You never truly know what someone else is going through. There is immense pressure on students to be able to fit in socially, excel in their academic responsibilities, and present as emotionally stable, regardless of the personal challenges they may be enduring. We need more unspoken compassion in our classrooms and communities. Empathy to all. 

Whatever path someone takes, whether it’s finishing school on time, taking a break, or finding a nontraditional route, should be accepted without judgment. Remember, grief is not a weakness, and it’s a normal part of the cycle of life.

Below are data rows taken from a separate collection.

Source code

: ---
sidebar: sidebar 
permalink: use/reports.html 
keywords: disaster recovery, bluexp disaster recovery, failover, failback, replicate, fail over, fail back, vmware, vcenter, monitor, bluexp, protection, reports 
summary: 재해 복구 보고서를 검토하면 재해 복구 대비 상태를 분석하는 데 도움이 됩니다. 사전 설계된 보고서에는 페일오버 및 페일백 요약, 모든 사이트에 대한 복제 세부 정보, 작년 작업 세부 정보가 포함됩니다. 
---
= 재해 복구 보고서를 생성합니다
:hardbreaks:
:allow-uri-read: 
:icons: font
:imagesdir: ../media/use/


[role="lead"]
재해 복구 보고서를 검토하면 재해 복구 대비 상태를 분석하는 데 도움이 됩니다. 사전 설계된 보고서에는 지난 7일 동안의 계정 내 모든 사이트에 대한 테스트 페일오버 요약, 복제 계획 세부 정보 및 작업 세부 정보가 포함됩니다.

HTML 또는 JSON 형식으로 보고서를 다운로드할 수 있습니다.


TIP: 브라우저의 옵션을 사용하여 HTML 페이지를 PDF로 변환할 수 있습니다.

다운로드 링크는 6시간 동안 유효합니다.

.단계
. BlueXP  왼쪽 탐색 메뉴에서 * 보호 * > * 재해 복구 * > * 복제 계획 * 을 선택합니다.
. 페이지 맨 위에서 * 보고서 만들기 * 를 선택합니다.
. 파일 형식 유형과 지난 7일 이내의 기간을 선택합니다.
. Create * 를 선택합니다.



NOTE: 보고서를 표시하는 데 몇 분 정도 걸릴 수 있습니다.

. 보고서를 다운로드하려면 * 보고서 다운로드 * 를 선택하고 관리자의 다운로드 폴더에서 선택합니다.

As always, with time, patience, and support, will come the final stage of grief: acceptance. It doesn’t mean forgetting or moving on. It means learning to live with the loss. It means learning that love can only grow stronger with distance. It means understanding that grief and love can coexist and that healing doesn’t erase the past, but honors it. It means learning to carry the memories without being crushed by them, to smile at what was, and to hope for what still can be.

In the acceptance stage, one finds inner power, peace, and the freedom to move forward in light and love.

Langley Marshall is a rising senior at Central Connecticut State University.